A new trial suggests switching from paper charts to digital handheld devices could save hundreds of lives in British hospitals as highly educated nurses struggle to read traditional paper charts that have been used on wards for decades.

A report by Sky News today claims 750 lives have been saved by nurses using digital devices such as the iPod loaded with special software over the past year in just two hospitals in Coventry and Portsmouth. The software aggregates patient data and vital signs, and automatically warns nurses if patients in their care are in deteriorating condition.

The system, which has been described as “expensive” but praised for cutting mortality rates by 15 percent has been praised by nursing staff. One nurse said: “The old paper charts were very, very difficult to decipher; the crosses, the arrows, written on the chart by the previous nurse. You can’t actually distinguish exactly where the cross is.
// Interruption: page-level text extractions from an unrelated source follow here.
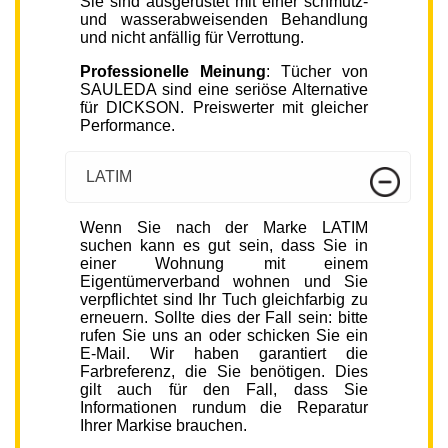
Sie sind ausgerüstet mit einer schmutz-
und wasserabweisenden Behandlung
und nicht anfällig für Verrottung.
Professionelle Meinung
: Tücher von
SAULEDA sind eine seriöse Alternative
für DICKSON. Preiswerter mit gleicher
Performance.
LATIM
Wenn Sie nach der Marke LATIM
suchen kann es gut sein, dass Sie in
einer Wohnung mit einem
Eigentümerverband wohnen und Sie
verpflichtet sind Ihr Tuch gleichfarbig zu
erneuern. Sollte dies der Fall sein: bitte
rufen Sie uns an oder schicken Sie ein
E-Mail. Wir haben garantiert die
Farbreferenz, die Sie benötigen. Dies
gilt auch für den Fall, dass Sie
Informationen rundum die Reparatur
Ihrer Markise brauchen.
“On the new electronic charts everything is colour-coded, you are able to see the previous observations in more detail, more accurately and obviously able to see whether your patient is the same, better or worse”.
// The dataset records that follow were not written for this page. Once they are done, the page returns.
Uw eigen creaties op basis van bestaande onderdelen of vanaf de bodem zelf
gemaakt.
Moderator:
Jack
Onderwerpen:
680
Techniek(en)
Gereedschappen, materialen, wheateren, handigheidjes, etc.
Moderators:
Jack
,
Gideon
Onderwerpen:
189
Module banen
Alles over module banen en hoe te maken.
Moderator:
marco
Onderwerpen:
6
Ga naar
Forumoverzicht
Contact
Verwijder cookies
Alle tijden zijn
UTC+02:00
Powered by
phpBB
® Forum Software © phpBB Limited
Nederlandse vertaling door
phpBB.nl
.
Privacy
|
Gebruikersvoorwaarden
The profession of nursing has changed considerably over the past half-century, as it slowly refocused from its traditional vocational role to a more technical one, as the equipment used in hospitals became more sophisticated. The first nursing degree, signifying the complexity of the role, appeared in the 1960s, and as of 2013 all new nurses were required to have a degree to become officially registered.

Professional publication Nursing Times published an article earlier this year asking whether nurses, who have to become expert in an increasing variety of highly complicated machines and gadgets now lacked ‘compassion’, as they traded off caring skills for technical expertise. Health Minister Jeremy Hunt, when speaking about a shake-up to the way nurses were to be trained, said in 2012 that it had become “normal” for patients to be treated with “coldness, resentment, indifference, even contempt” in hospitals.